- Extract provided
==================================================
I also don’t return things… So I end up with random stuff I don’t need. Hoarding is a disease I think, are there drugs I can take?

Anyway, it’s easy to spot someone who doesn’t have money. While not completely accurate, a lot of higher-class women take extremely good care of themselves. They can afford monthly IPL’s from their world famous dermatologist; their eye-brows are always waxed and flawless; their hair is perfectly blown out each week and beautifully cut/dyed every six weeks; their clothes are clean and stylish (and usually expensive); their skin is tan from vacations (or the local tanning salon); their bodies are perfectly toned (since they can afford a personal chef and motivational personal trainer).


But there are some things you can fake until you make. Afterall, it doesn’t really matter what your credit score is. As long as your hubby’s is 750+ you’re golden. But in order to attract a million bucks, you need to be a million bucks. Here are things you should do in order of importance.
==================================================
- Excerpted data
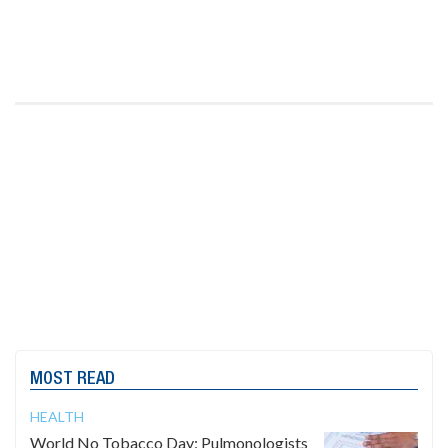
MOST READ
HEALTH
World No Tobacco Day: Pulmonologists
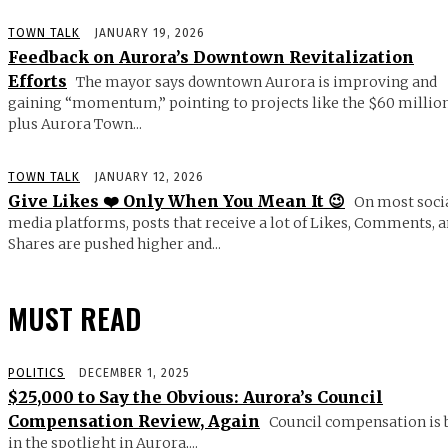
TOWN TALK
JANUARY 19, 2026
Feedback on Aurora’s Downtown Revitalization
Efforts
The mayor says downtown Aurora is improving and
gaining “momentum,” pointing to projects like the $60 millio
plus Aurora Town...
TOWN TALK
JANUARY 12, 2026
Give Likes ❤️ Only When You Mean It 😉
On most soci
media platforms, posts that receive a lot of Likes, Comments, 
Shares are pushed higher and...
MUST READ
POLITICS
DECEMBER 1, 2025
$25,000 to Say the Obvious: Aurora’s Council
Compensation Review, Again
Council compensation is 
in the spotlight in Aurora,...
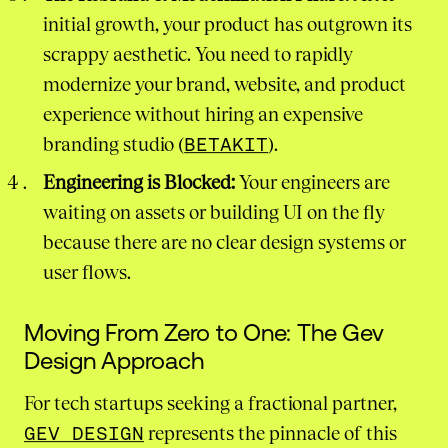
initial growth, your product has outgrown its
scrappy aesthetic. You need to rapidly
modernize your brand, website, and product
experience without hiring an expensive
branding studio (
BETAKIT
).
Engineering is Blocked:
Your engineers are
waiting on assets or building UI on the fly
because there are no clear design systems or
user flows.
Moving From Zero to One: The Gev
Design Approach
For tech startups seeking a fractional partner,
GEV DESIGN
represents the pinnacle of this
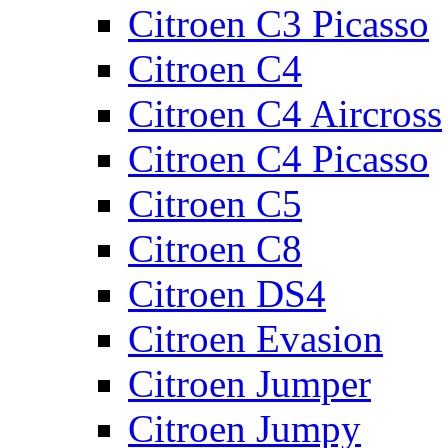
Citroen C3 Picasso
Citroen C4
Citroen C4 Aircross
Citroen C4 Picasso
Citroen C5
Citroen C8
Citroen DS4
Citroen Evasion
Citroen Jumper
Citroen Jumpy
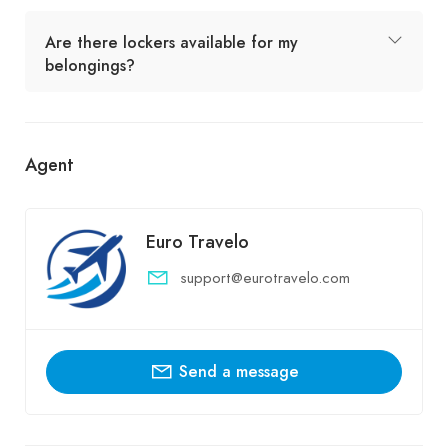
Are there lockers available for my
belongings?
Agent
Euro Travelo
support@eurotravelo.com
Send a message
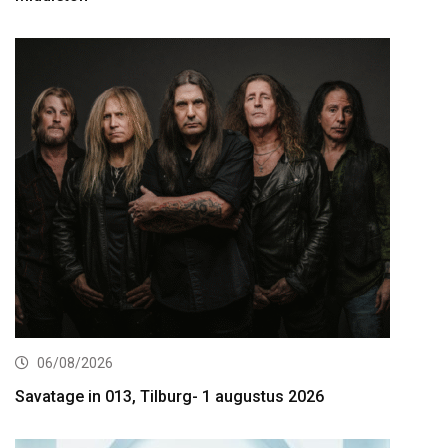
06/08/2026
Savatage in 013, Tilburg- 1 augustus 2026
==================================================
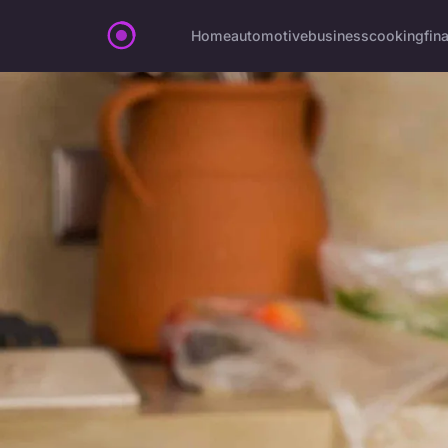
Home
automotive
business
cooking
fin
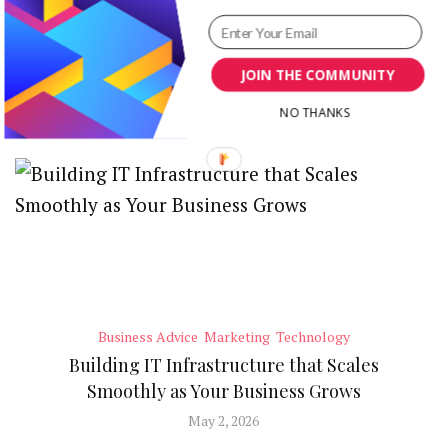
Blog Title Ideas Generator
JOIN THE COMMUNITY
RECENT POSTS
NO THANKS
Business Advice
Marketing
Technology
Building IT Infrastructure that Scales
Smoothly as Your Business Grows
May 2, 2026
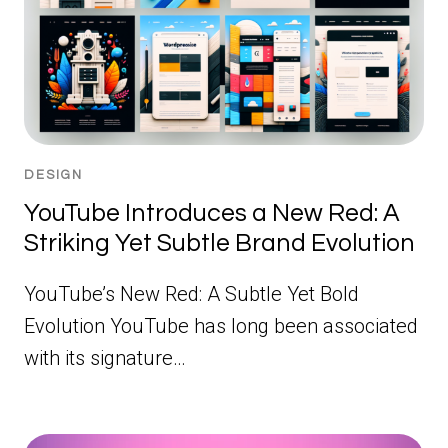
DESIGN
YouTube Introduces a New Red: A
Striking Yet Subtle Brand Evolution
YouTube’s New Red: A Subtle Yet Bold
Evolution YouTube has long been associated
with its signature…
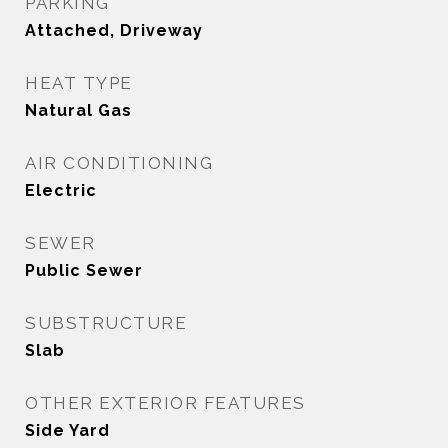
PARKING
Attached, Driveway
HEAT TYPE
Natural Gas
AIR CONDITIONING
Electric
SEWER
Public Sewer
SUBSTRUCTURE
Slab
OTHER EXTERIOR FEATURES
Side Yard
==================================================
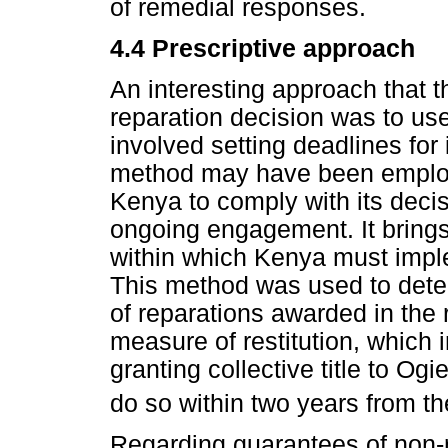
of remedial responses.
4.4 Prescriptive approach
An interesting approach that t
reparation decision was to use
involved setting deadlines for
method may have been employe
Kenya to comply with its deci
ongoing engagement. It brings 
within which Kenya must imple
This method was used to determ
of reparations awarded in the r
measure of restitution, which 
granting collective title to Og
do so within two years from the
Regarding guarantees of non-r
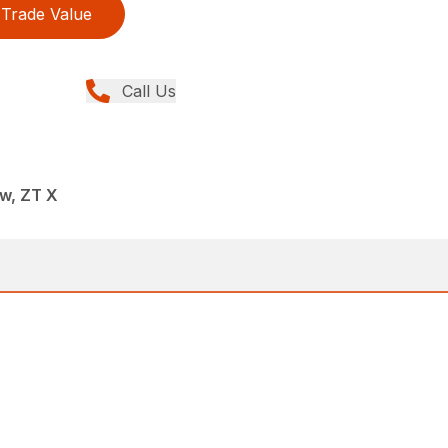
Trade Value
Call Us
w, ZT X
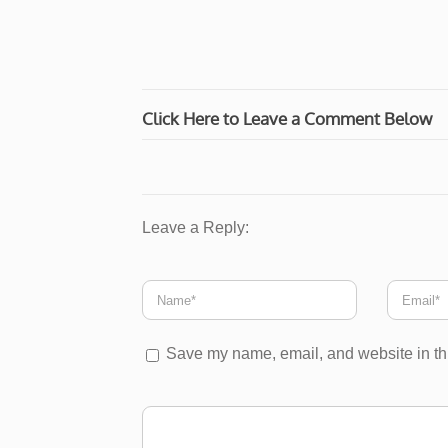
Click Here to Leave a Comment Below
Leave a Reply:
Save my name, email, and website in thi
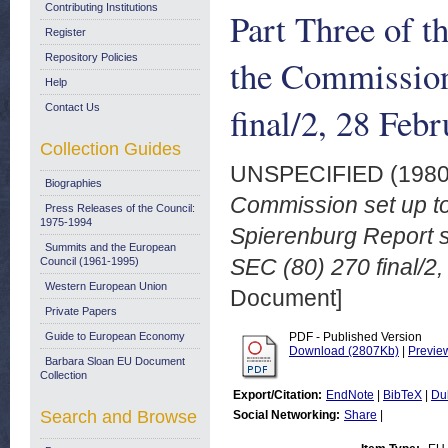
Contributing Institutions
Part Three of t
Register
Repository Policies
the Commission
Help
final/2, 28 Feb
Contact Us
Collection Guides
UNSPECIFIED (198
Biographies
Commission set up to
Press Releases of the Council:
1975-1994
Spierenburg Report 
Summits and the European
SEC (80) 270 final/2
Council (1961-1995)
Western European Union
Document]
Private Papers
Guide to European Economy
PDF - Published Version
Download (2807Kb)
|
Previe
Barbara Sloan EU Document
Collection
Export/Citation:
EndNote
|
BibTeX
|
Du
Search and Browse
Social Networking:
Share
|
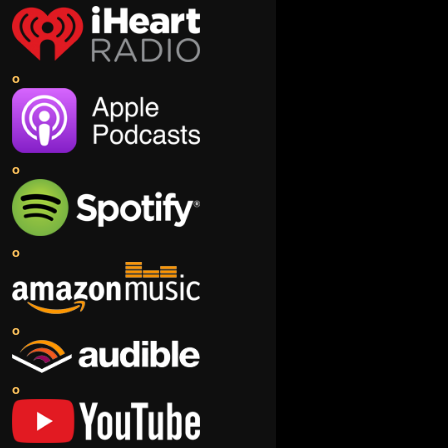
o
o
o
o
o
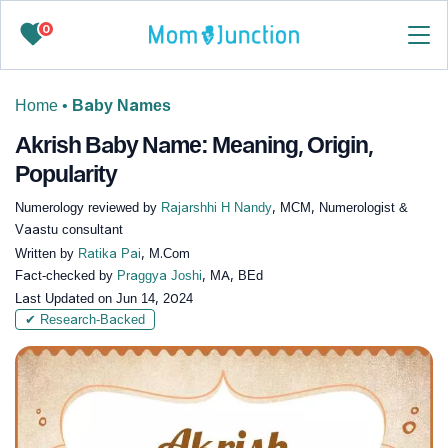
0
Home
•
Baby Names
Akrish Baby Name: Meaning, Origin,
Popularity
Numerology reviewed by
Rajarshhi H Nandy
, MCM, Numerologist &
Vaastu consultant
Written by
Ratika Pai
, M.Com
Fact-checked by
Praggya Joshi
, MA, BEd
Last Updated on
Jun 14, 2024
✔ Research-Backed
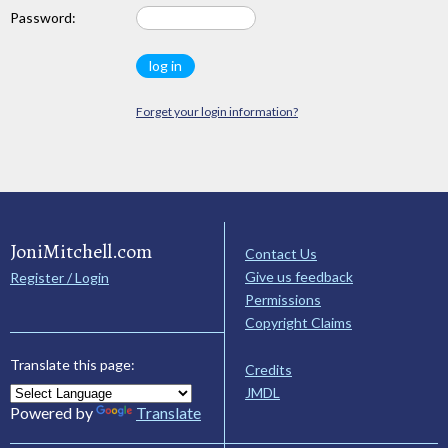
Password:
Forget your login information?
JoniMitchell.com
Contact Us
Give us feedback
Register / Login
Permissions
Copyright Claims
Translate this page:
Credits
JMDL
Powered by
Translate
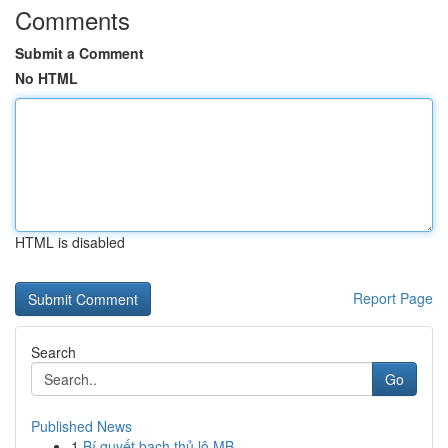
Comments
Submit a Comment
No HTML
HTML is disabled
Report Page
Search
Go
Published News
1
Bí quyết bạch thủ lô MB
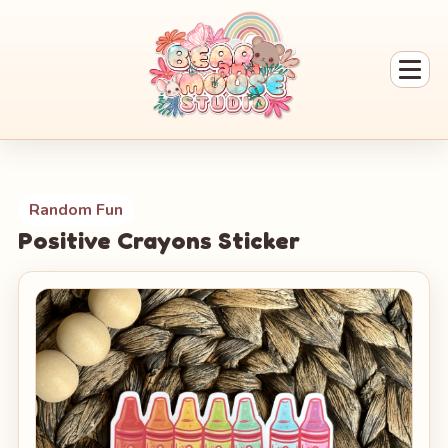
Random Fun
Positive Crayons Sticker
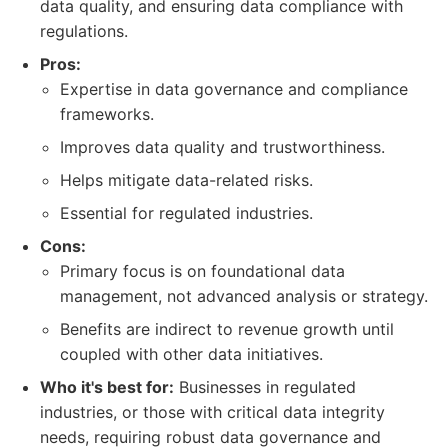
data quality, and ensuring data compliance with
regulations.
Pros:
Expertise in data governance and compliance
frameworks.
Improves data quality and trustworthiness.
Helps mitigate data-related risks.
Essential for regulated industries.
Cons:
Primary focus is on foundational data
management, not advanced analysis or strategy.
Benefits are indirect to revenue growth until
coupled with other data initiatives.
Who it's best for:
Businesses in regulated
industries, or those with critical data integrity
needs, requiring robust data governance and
==================================================
- What the task requires
Write down, word for word, the part of the passage on looking rich that opens with the words containing "I also don’t" and closes with "motivational personal trainer).". The records aren't needed here.

- Response to this task
I also don’t return things… So I end up with random stuff I don’t need. Hoarding is a disease I think, are there drugs I can take?

Anyway, it’s easy to spot someone who doesn’t have money. While not completely accurate, a lot of higher-class women take extremely good care of themselves. They can afford monthly IPL’s from their world famous dermatologist; their eye-brows are always waxed and flawless; their hair is perfectly blown out each week and beautifully cut/dyed every six weeks; their clothes are clean and stylish (and usually expensive); their skin is tan from vacations (or the local tanning salon); their bodies are perfectly toned (since they can afford a personal chef and motivational personal trainer).